Set down, word for word, the passage of the observability conversation from "Brett Dawson: Hey." to "for a second?".

Document excerpt —

----------

Daniel Newman: Greg, it’s good to be back. It’s always good to be side by side. It’s been a minute, but it’s good to see you and all is going pretty well. Today’s show’s going to be great. I am really excited. Observability has been one of those topics that’s really risen to the top of many enterprises, many companies, and as we have so much data in our enterprise estates, there’s a lot of complexity. We hear a lot about AI. But in the end, if you’re running enterprise IT, you really have to pay attention to all those streams of data, all those sources of data, and you have to really figure out how do you manage it, right?

Greg Lotko: It is about paying attention. When you think about it, you want to know what’s going on. You want to be able to act, you want to be able to react, and how can you do that if you’re not aware of what’s going on? And that’s what observability is all about.

Daniel Newman: Well, what do you think? A lot of people out there like hearing from us, but I think we have a great guest today.

Greg Lotko: Let’s bring in Brett.

Brett Dawson: Hey.

Greg Lotko: Hey. We’ve got Brett Dawson with us from Fidelity. And actually and also from the farm. I know we’ve gotten to talk before about this. So first of all, why don’t you introduce yourself, tell folks a little bit about you and what it is that you do.

Brett Dawson: Sure. My name is Brett Dawson. I’m a principal mainframe operating systems programmer at Fidelity Investments. I’ve been there for 10 years this year.

Greg Lotko: Wow. Congratulations.

Brett Dawson: And I, on the observability train got the fortune of growing into my career during this big socialization of observability process that has been occurring for effectively the last 10 years.

Daniel Newman: Sorry, I want to hear about the farm. Can you go back for a second?

Greg Lotko: And I was going to tie those two together. So I want to hear on a more basic, on a fundamental level, because observability is a concept that doesn’t have to just apply to IT. And I know you think about observability throughout your life, and I know you’ve got a farm with a bunch of cattle running around. So what does observability mean to you?

Brett Dawson: Yeah, so observability to me means that I am able to look around at the stuff that I’m managing and I can actually take action on problems that are coming up before they become real problems. So on the cattle front, so I run, my family runs a show cattle business, Silent Night Farms. So we’re getting ready for the Fort Worth Stock Show coming up in January, and two of our main cattle that we’ll be showing there this year have been showing a little bit lean. And so in this whole pursuit of observability, we’ve been noticing that, and we’re working to correct that already by providing them with a higher fat diet so that they are less lean during the show and they look, right there, right?

----------

Given information —
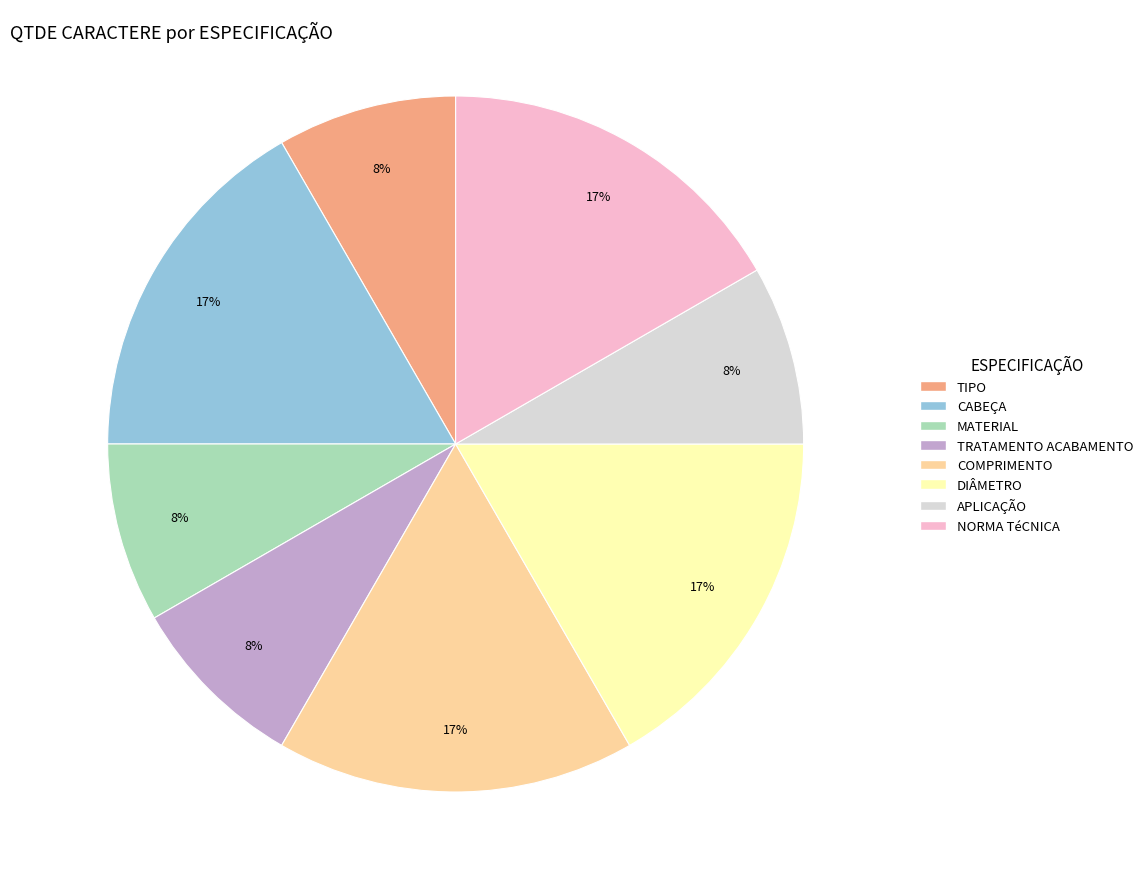

Is there a majority slice in this chart?

No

----------

Solved exercise —
Brett Dawson: Hey.

Greg Lotko: Hey. We’ve got Brett Dawson with us from Fidelity. And actually and also from the farm. I know we’ve gotten to talk before about this. So first of all, why don’t you introduce yourself, tell folks a little bit about you and what it is that you do.

Brett Dawson: Sure. My name is Brett Dawson. I’m a principal mainframe operating systems programmer at Fidelity Investments. I’ve been there for 10 years this year.

Greg Lotko: Wow. Congratulations.

Brett Dawson: And I, on the observability train got the fortune of growing into my career during this big socialization of observability process that has been occurring for effectively the last 10 years.

Daniel Newman: Sorry, I want to hear about the farm. Can you go back for a second?